*Required work*
Each record that follows is to be reproduced character for character, pictures excepted.

*Provided data*

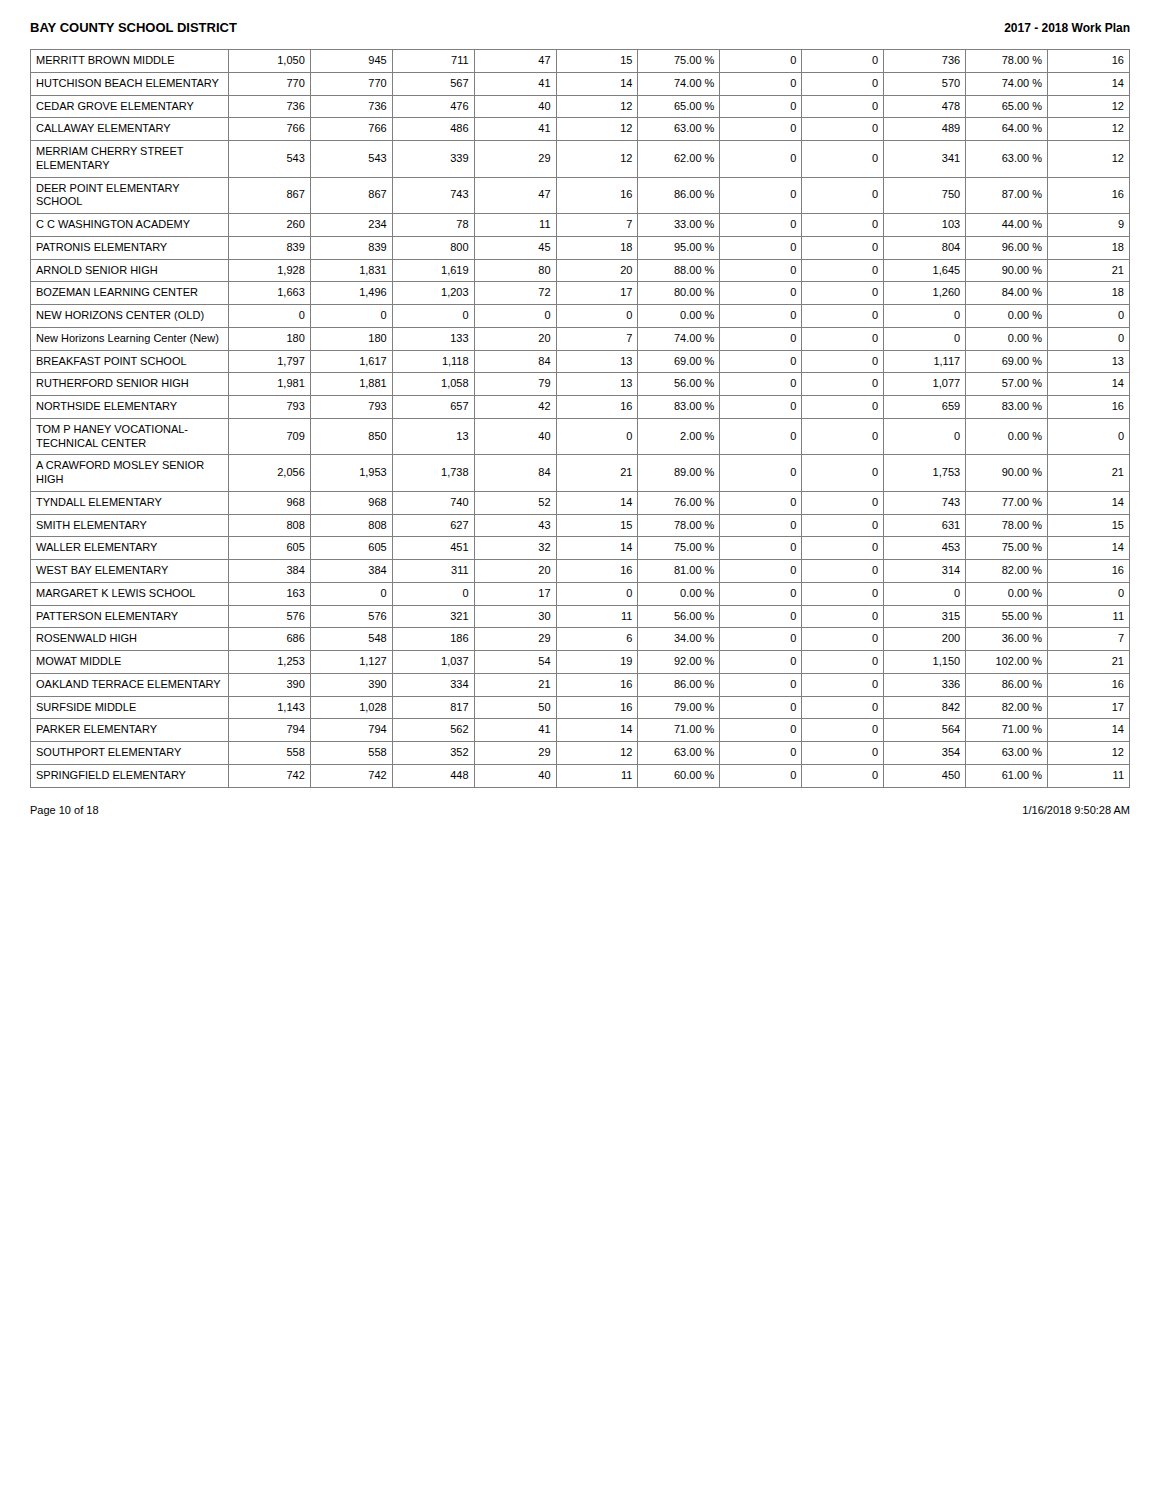BAY COUNTY SCHOOL DISTRICT 2017 - 2018 Work Plan
| MERRITT BROWN MIDDLE | 1,050 | 945 | 711 | 47 | 15 | 75.00 % | 0 | 0 | 736 | 78.00 % | 16 |
| HUTCHISON BEACH ELEMENTARY | 770 | 770 | 567 | 41 | 14 | 74.00 % | 0 | 0 | 570 | 74.00 % | 14 |
| CEDAR GROVE ELEMENTARY | 736 | 736 | 476 | 40 | 12 | 65.00 % | 0 | 0 | 478 | 65.00 % | 12 |
| CALLAWAY ELEMENTARY | 766 | 766 | 486 | 41 | 12 | 63.00 % | 0 | 0 | 489 | 64.00 % | 12 |
| MERRIAM CHERRY STREET ELEMENTARY | 543 | 543 | 339 | 29 | 12 | 62.00 % | 0 | 0 | 341 | 63.00 % | 12 |
| DEER POINT ELEMENTARY SCHOOL | 867 | 867 | 743 | 47 | 16 | 86.00 % | 0 | 0 | 750 | 87.00 % | 16 |
| C C WASHINGTON ACADEMY | 260 | 234 | 78 | 11 | 7 | 33.00 % | 0 | 0 | 103 | 44.00 % | 9 |
| PATRONIS ELEMENTARY | 839 | 839 | 800 | 45 | 18 | 95.00 % | 0 | 0 | 804 | 96.00 % | 18 |
| ARNOLD SENIOR HIGH | 1,928 | 1,831 | 1,619 | 80 | 20 | 88.00 % | 0 | 0 | 1,645 | 90.00 % | 21 |
| BOZEMAN LEARNING CENTER | 1,663 | 1,496 | 1,203 | 72 | 17 | 80.00 % | 0 | 0 | 1,260 | 84.00 % | 18 |
| NEW HORIZONS CENTER (OLD) | 0 | 0 | 0 | 0 | 0 | 0.00 % | 0 | 0 | 0 | 0.00 % | 0 |
| New Horizons Learning Center (New) | 180 | 180 | 133 | 20 | 7 | 74.00 % | 0 | 0 | 0 | 0.00 % | 0 |
| BREAKFAST POINT SCHOOL | 1,797 | 1,617 | 1,118 | 84 | 13 | 69.00 % | 0 | 0 | 1,117 | 69.00 % | 13 |
| RUTHERFORD SENIOR HIGH | 1,981 | 1,881 | 1,058 | 79 | 13 | 56.00 % | 0 | 0 | 1,077 | 57.00 % | 14 |
| NORTHSIDE ELEMENTARY | 793 | 793 | 657 | 42 | 16 | 83.00 % | 0 | 0 | 659 | 83.00 % | 16 |
| TOM P HANEY VOCATIONAL-TECHNICAL CENTER | 709 | 850 | 13 | 40 | 0 | 2.00 % | 0 | 0 | 0 | 0.00 % | 0 |
| A CRAWFORD MOSLEY SENIOR HIGH | 2,056 | 1,953 | 1,738 | 84 | 21 | 89.00 % | 0 | 0 | 1,753 | 90.00 % | 21 |
| TYNDALL ELEMENTARY | 968 | 968 | 740 | 52 | 14 | 76.00 % | 0 | 0 | 743 | 77.00 % | 14 |
| SMITH ELEMENTARY | 808 | 808 | 627 | 43 | 15 | 78.00 % | 0 | 0 | 631 | 78.00 % | 15 |
| WALLER ELEMENTARY | 605 | 605 | 451 | 32 | 14 | 75.00 % | 0 | 0 | 453 | 75.00 % | 14 |
| WEST BAY ELEMENTARY | 384 | 384 | 311 | 20 | 16 | 81.00 % | 0 | 0 | 314 | 82.00 % | 16 |
| MARGARET K LEWIS SCHOOL | 163 | 0 | 0 | 17 | 0 | 0.00 % | 0 | 0 | 0 | 0.00 % | 0 |
| PATTERSON ELEMENTARY | 576 | 576 | 321 | 30 | 11 | 56.00 % | 0 | 0 | 315 | 55.00 % | 11 |
| ROSENWALD HIGH | 686 | 548 | 186 | 29 | 6 | 34.00 % | 0 | 0 | 200 | 36.00 % | 7 |
| MOWAT MIDDLE | 1,253 | 1,127 | 1,037 | 54 | 19 | 92.00 % | 0 | 0 | 1,150 | 102.00 % | 21 |
| OAKLAND TERRACE ELEMENTARY | 390 | 390 | 334 | 21 | 16 | 86.00 % | 0 | 0 | 336 | 86.00 % | 16 |
| SURFSIDE MIDDLE | 1,143 | 1,028 | 817 | 50 | 16 | 79.00 % | 0 | 0 | 842 | 82.00 % | 17 |
| PARKER ELEMENTARY | 794 | 794 | 562 | 41 | 14 | 71.00 % | 0 | 0 | 564 | 71.00 % | 14 |
| SOUTHPORT ELEMENTARY | 558 | 558 | 352 | 29 | 12 | 63.00 % | 0 | 0 | 354 | 63.00 % | 12 |
| SPRINGFIELD ELEMENTARY | 742 | 742 | 448 | 40 | 11 | 60.00 % | 0 | 0 | 450 | 61.00 % | 11 |
Page 10 of 18 1/16/2018 9:50:28 AM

*Your solution*
BAY COUNTY SCHOOL DISTRICT 2017 - 2018 Work Plan
| MERRITT BROWN MIDDLE | 1,050 | 945 | 711 | 47 | 15 | 75.00 % | 0 | 0 | 736 | 78.00 % | 16 |
| HUTCHISON BEACH ELEMENTARY | 770 | 770 | 567 | 41 | 14 | 74.00 % | 0 | 0 | 570 | 74.00 % | 14 |
| CEDAR GROVE ELEMENTARY | 736 | 736 | 476 | 40 | 12 | 65.00 % | 0 | 0 | 478 | 65.00 % | 12 |
| CALLAWAY ELEMENTARY | 766 | 766 | 486 | 41 | 12 | 63.00 % | 0 | 0 | 489 | 64.00 % | 12 |
| MERRIAM CHERRY STREET ELEMENTARY | 543 | 543 | 339 | 29 | 12 | 62.00 % | 0 | 0 | 341 | 63.00 % | 12 |
| DEER POINT ELEMENTARY SCHOOL | 867 | 867 | 743 | 47 | 16 | 86.00 % | 0 | 0 | 750 | 87.00 % | 16 |
| C C WASHINGTON ACADEMY | 260 | 234 | 78 | 11 | 7 | 33.00 % | 0 | 0 | 103 | 44.00 % | 9 |
| PATRONIS ELEMENTARY | 839 | 839 | 800 | 45 | 18 | 95.00 % | 0 | 0 | 804 | 96.00 % | 18 |
| ARNOLD SENIOR HIGH | 1,928 | 1,831 | 1,619 | 80 | 20 | 88.00 % | 0 | 0 | 1,645 | 90.00 % | 21 |
| BOZEMAN LEARNING CENTER | 1,663 | 1,496 | 1,203 | 72 | 17 | 80.00 % | 0 | 0 | 1,260 | 84.00 % | 18 |
| NEW HORIZONS CENTER (OLD) | 0 | 0 | 0 | 0 | 0 | 0.00 % | 0 | 0 | 0 | 0.00 % | 0 |
| New Horizons Learning Center (New) | 180 | 180 | 133 | 20 | 7 | 74.00 % | 0 | 0 | 0 | 0.00 % | 0 |
| BREAKFAST POINT SCHOOL | 1,797 | 1,617 | 1,118 | 84 | 13 | 69.00 % | 0 | 0 | 1,117 | 69.00 % | 13 |
| RUTHERFORD SENIOR HIGH | 1,981 | 1,881 | 1,058 | 79 | 13 | 56.00 % | 0 | 0 | 1,077 | 57.00 % | 14 |
| NORTHSIDE ELEMENTARY | 793 | 793 | 657 | 42 | 16 | 83.00 % | 0 | 0 | 659 | 83.00 % | 16 |
| TOM P HANEY VOCATIONAL-TECHNICAL CENTER | 709 | 850 | 13 | 40 | 0 | 2.00 % | 0 | 0 | 0 | 0.00 % | 0 |
| A CRAWFORD MOSLEY SENIOR HIGH | 2,056 | 1,953 | 1,738 | 84 | 21 | 89.00 % | 0 | 0 | 1,753 | 90.00 % | 21 |
| TYNDALL ELEMENTARY | 968 | 968 | 740 | 52 | 14 | 76.00 % | 0 | 0 | 743 | 77.00 % | 14 |
| SMITH ELEMENTARY | 808 | 808 | 627 | 43 | 15 | 78.00 % | 0 | 0 | 631 | 78.00 % | 15 |
| WALLER ELEMENTARY | 605 | 605 | 451 | 32 | 14 | 75.00 % | 0 | 0 | 453 | 75.00 % | 14 |
| WEST BAY ELEMENTARY | 384 | 384 | 311 | 20 | 16 | 81.00 % | 0 | 0 | 314 | 82.00 % | 16 |
| MARGARET K LEWIS SCHOOL | 163 | 0 | 0 | 17 | 0 | 0.00 % | 0 | 0 | 0 | 0.00 % | 0 |
| PATTERSON ELEMENTARY | 576 | 576 | 321 | 30 | 11 | 56.00 % | 0 | 0 | 315 | 55.00 % | 11 |
| ROSENWALD HIGH | 686 | 548 | 186 | 29 | 6 | 34.00 % | 0 | 0 | 200 | 36.00 % | 7 |
| MOWAT MIDDLE | 1,253 | 1,127 | 1,037 | 54 | 19 | 92.00 % | 0 | 0 | 1,150 | 102.00 % | 21 |
| OAKLAND TERRACE ELEMENTARY | 390 | 390 | 334 | 21 | 16 | 86.00 % | 0 | 0 | 336 | 86.00 % | 16 |
| SURFSIDE MIDDLE | 1,143 | 1,028 | 817 | 50 | 16 | 79.00 % | 0 | 0 | 842 | 82.00 % | 17 |
| PARKER ELEMENTARY | 794 | 794 | 562 | 41 | 14 | 71.00 % | 0 | 0 | 564 | 71.00 % | 14 |
| SOUTHPORT ELEMENTARY | 558 | 558 | 352 | 29 | 12 | 63.00 % | 0 | 0 | 354 | 63.00 % | 12 |
| SPRINGFIELD ELEMENTARY | 742 | 742 | 448 | 40 | 11 | 60.00 % | 0 | 0 | 450 | 61.00 % | 11 |
Page 10 of 18 1/16/2018 9:50:28 AM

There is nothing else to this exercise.